Slotting in below HP’s existing line of Omen and Omen X systems, the new Pavilion Gaming line is focused entry-level and mainstream buyers featuring laptops, desktops and even a 32-inch gaming monitor, all starting at well under $1,000

Starting at $549, the Pavilion Gaming 690 tower is the cheapest of the bunch. It comes with an AMD Ryzen 3 2200G CPU, 8GB of RAM and a 1TB HDD, but can be configured with up to an 8th-gen Intel Core i7 CPU, 12GB of RAM and an Nvidia GTX 1060. The one drawback to the 690, is that due to its size, HP says the case can only accept half-sized GPUs—no 1070 or 1080 here.

That also means people who want extra graphics power will need to upgrade to the Pavilion Gaming 790, which starts at $749 for an i5 and a Nvidia 1050, but can be loaded with up to 32GB of RAM and a 1070 for $1,699.

Meanwhile the cheapest Pavilion Gaming laptop (which is only available a a 15.6 model) starts at $800 for a i5 chip with 8GB of RAM, an Intel Optane drive with a 1TB HDD and 16GB of storage acceleration, and a Radeon RX 560X GPU. Additionally, aside from black and green color scheme HP is using for Pavilion gaming, the laptop will be available in purple and white accented models.
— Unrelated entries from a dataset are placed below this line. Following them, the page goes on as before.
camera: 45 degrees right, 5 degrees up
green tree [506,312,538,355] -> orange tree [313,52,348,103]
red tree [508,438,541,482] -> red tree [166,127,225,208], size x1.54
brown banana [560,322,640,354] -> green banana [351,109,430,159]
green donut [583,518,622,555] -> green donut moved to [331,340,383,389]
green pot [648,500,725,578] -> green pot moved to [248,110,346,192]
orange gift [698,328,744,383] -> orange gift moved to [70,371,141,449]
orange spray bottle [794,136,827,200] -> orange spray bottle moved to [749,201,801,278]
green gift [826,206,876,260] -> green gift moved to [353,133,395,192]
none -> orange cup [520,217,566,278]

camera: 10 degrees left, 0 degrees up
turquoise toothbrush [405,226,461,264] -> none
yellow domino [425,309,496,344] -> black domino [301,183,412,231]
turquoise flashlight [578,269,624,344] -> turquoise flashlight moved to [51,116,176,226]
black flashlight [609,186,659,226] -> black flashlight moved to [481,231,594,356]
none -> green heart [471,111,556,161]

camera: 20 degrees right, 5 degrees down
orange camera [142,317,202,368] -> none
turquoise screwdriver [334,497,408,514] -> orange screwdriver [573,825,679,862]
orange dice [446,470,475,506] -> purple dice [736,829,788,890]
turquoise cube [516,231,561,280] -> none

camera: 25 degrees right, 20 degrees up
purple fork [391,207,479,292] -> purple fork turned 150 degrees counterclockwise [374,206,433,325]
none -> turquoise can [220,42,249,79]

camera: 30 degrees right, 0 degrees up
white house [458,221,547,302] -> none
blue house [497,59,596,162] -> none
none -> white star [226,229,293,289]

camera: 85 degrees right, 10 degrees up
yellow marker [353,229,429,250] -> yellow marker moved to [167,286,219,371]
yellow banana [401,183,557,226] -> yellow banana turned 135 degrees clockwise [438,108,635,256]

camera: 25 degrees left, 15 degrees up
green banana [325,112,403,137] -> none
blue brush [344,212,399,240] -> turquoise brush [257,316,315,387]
But perhaps the most interesting part of HP’s new portfolio is the 32-inch Pavilion Gaming HDR Display. While it doesn’t support the full HDR like you’d get on an expensive TV, the giant monitor is VESA Display HDR 600 compliant, which means its brightness is rated at up to 600 nits. 600 nits is dim compared to the panels found on TVs that can be over 1000 nits, but if you consider most phones and laptops can go over 500 nits you’ll recognize it’s still plenty bright. The the panel should also be able to cover up to 95% of the DCI-P3 color gamut—which means a lot more red and green that you’d be used to on a more standard sRGB display.